Even before Rhee spoke at the summit sponsored by the Minnesota Chamber of Commerce, its leaders acknowledged that divide.

"We intend to generate a healthy discussion this morning regarding education reform, which can be controversial," said Jeff DeYoung, chair of the chamber's board of directors. "In reality it shouldn't be, but it can be."

R.T. Rybak
R.T. Rybak, former mayor of Minneapolis and now head of the education group GenerationNext, says he's working to find solutions to the state's achievement gap without getting trapped in the politics surrounding education reform. He's pictured here at an education summit sponsored by the Minnesota Chamber of Commerce.
Tim Post / MPR News

But there are serious differences of opinion over how to close the achievement gap between white students and students of color.

Rhee, who in recent years has headed the group StudentsFirst, which has pushed to end teacher tenure in states across the country, suggested today that doing so is one way to turn around struggling schools.

But after the speech she maintained that both sides of the education reform debate want the same thing, and shouldn't get mired in controversy.

"I believe that those people want the best things for kids, I want the best things for kids, we have to assume the best about each other, and say we disagree on some of the strategies to get there," Rhee said. "So let's have a conversation about those strategies instead of these peripheral things on the side that don't matter."

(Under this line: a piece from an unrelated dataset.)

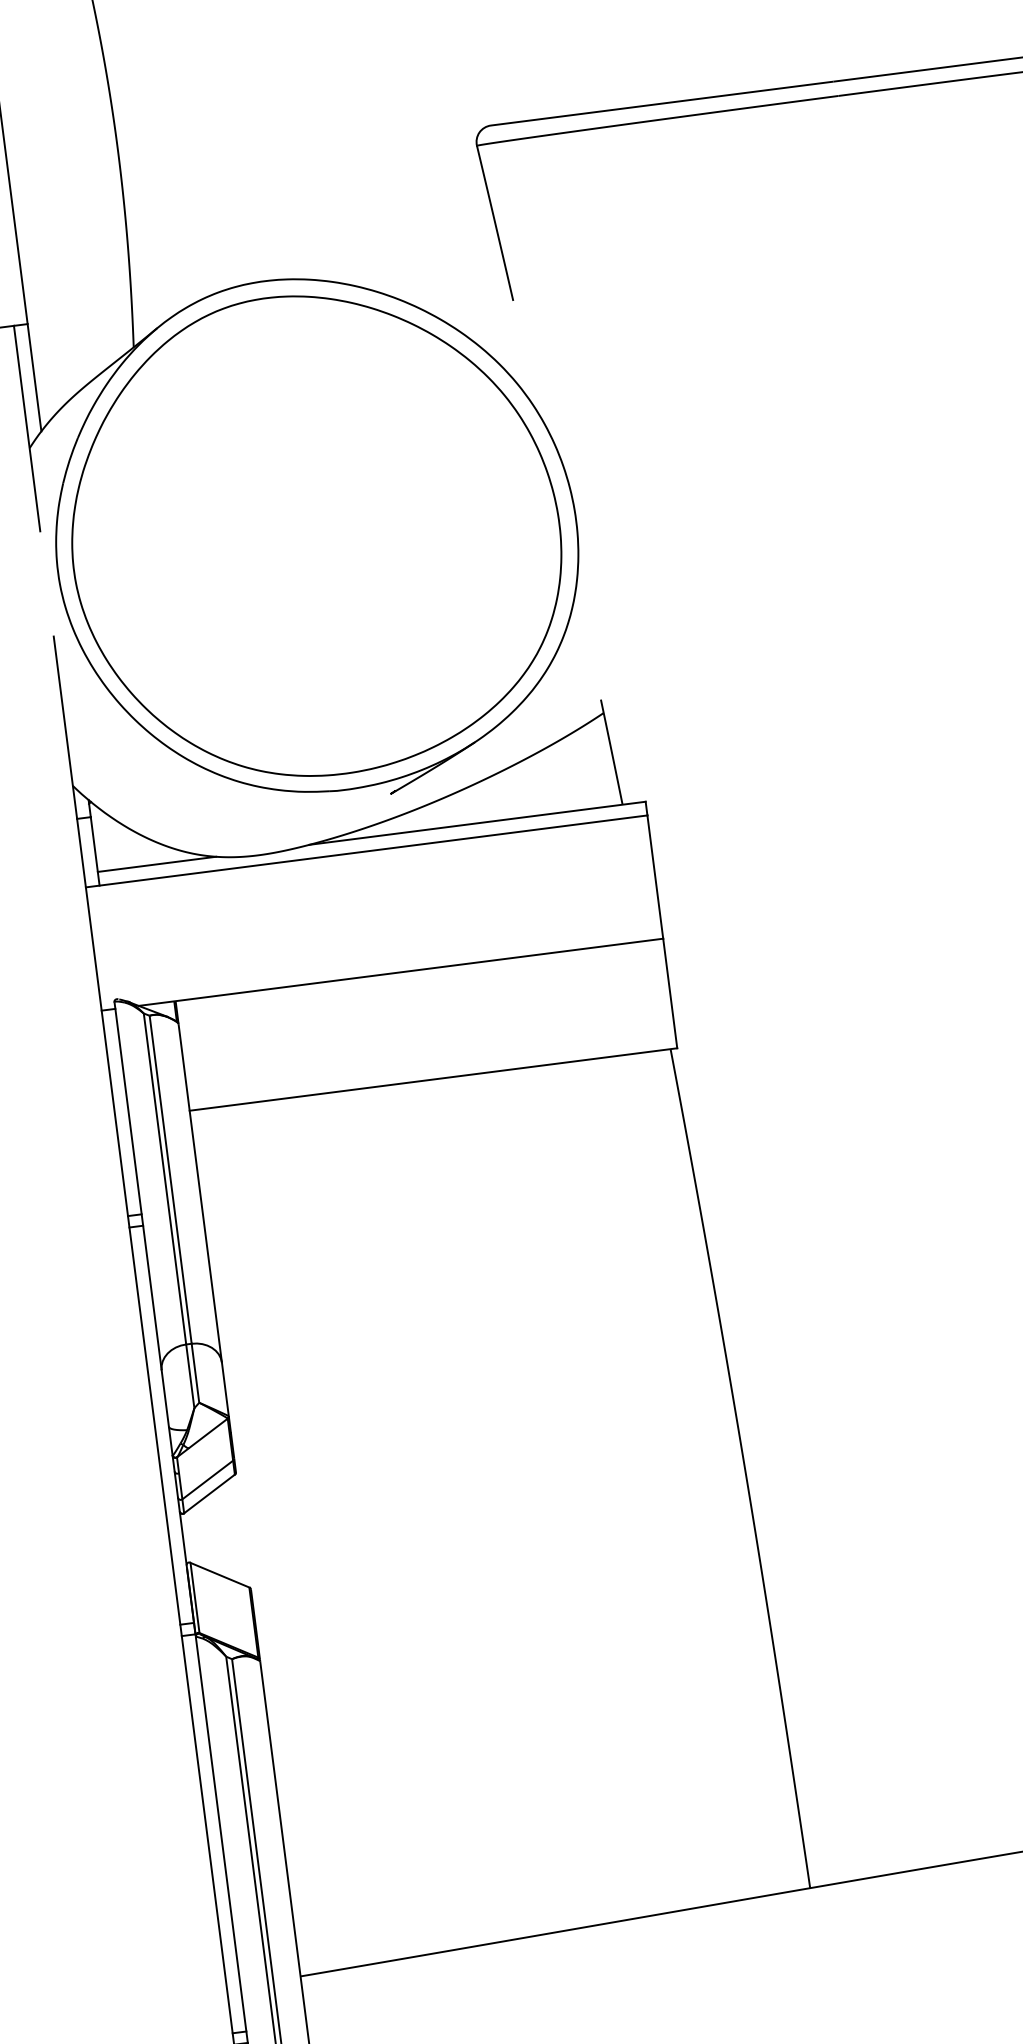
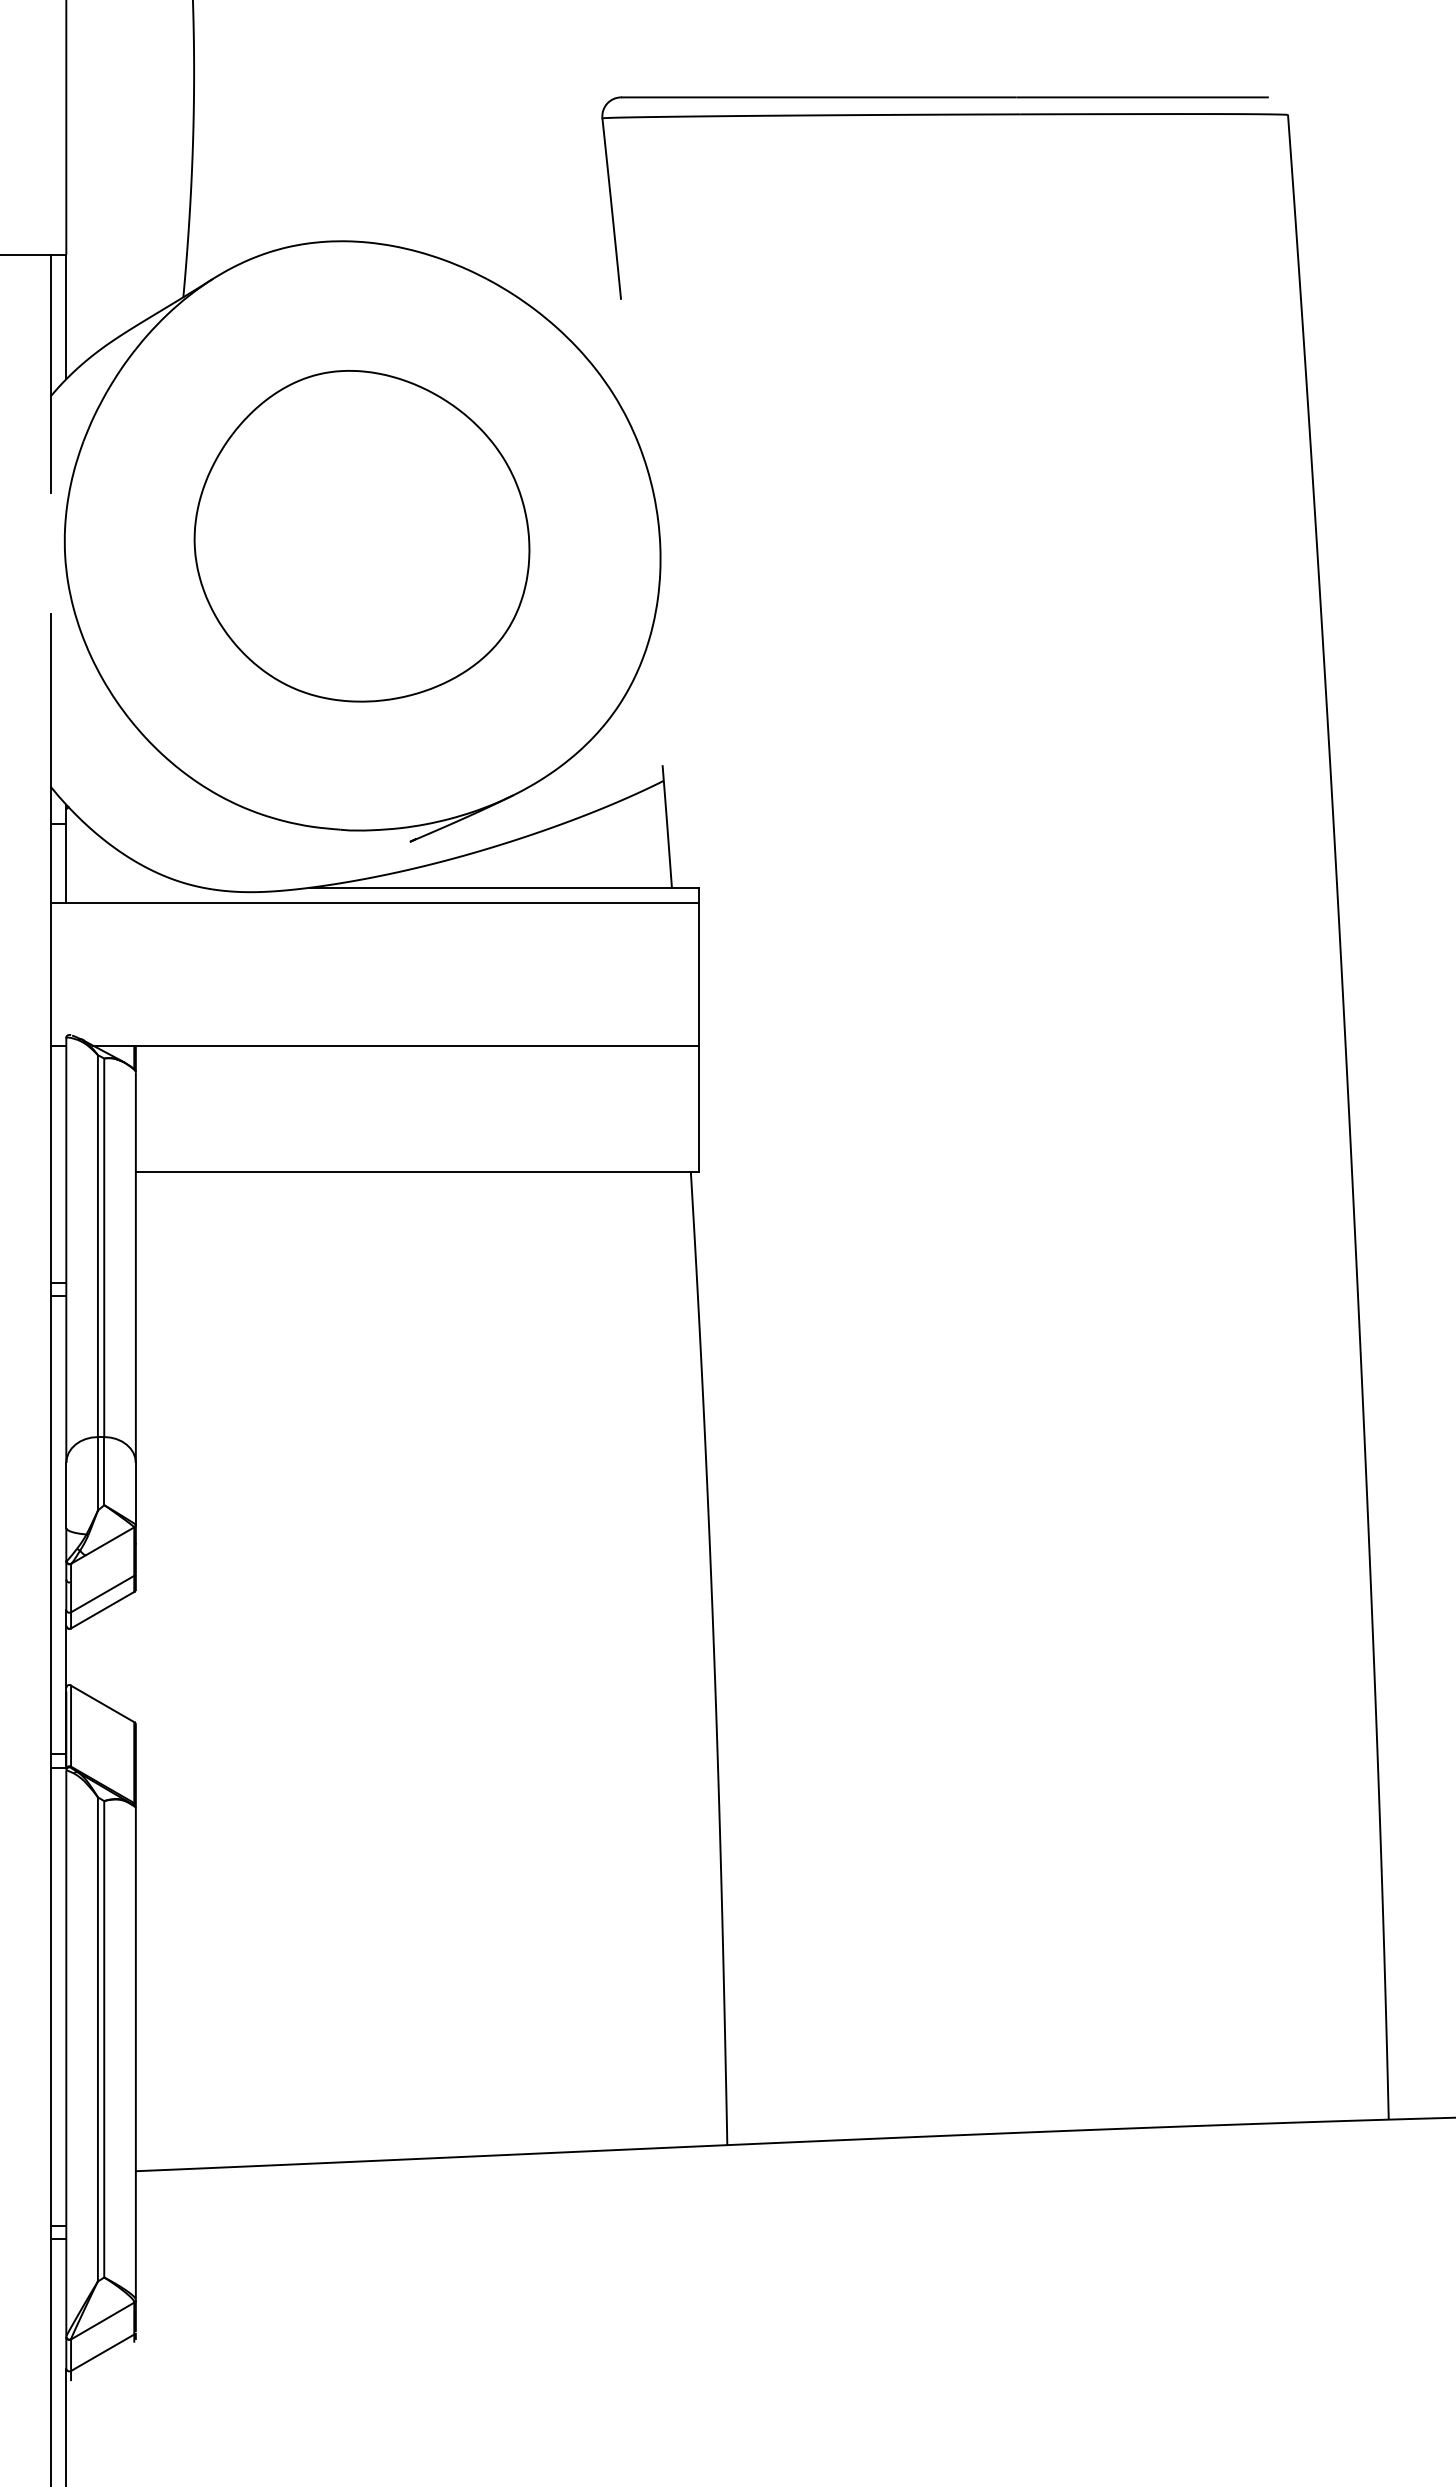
part: (314, 533) -> (361, 535), size x0.6
line: (156, 864) -> (134, 887), removed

Critics of the education summit complained that it didn't make an effort to include teachers in the conversation. The teachers union Education Minnesota pointed out that the summit took place in the morning, when teachers were at work.

Union president Denise Specht said the problem of Minnesota's achievement gap can't be fixed without input from teachers.

"The complexities of the issues in our schools are far too great for just one group to solve," she said. "We need to bring more people together."

One group trying to bring people together to solve the achievement gap is Generation Next.

Former Minneapolis Mayor R.T. Rybak recently took over as head of the group. Rybak, who took part in today's summit, said GenerationNext is focusing on finding the best way to get all Minnesota students reading at grade level by 3rd grade.

The group also is sifting through data now to find out which approaches help students of color and low income students do better in school. Rybak hopes to take those ideas to more schools in Minnesota, while avoiding the debate over education reform.

"While it's occurring in the middle of a deeply polluted education debate, if we agree on the data and we use that data to agree on what's working, and then we figure out a way to get what's working to scale, we can solve this thing, and we have to," he said.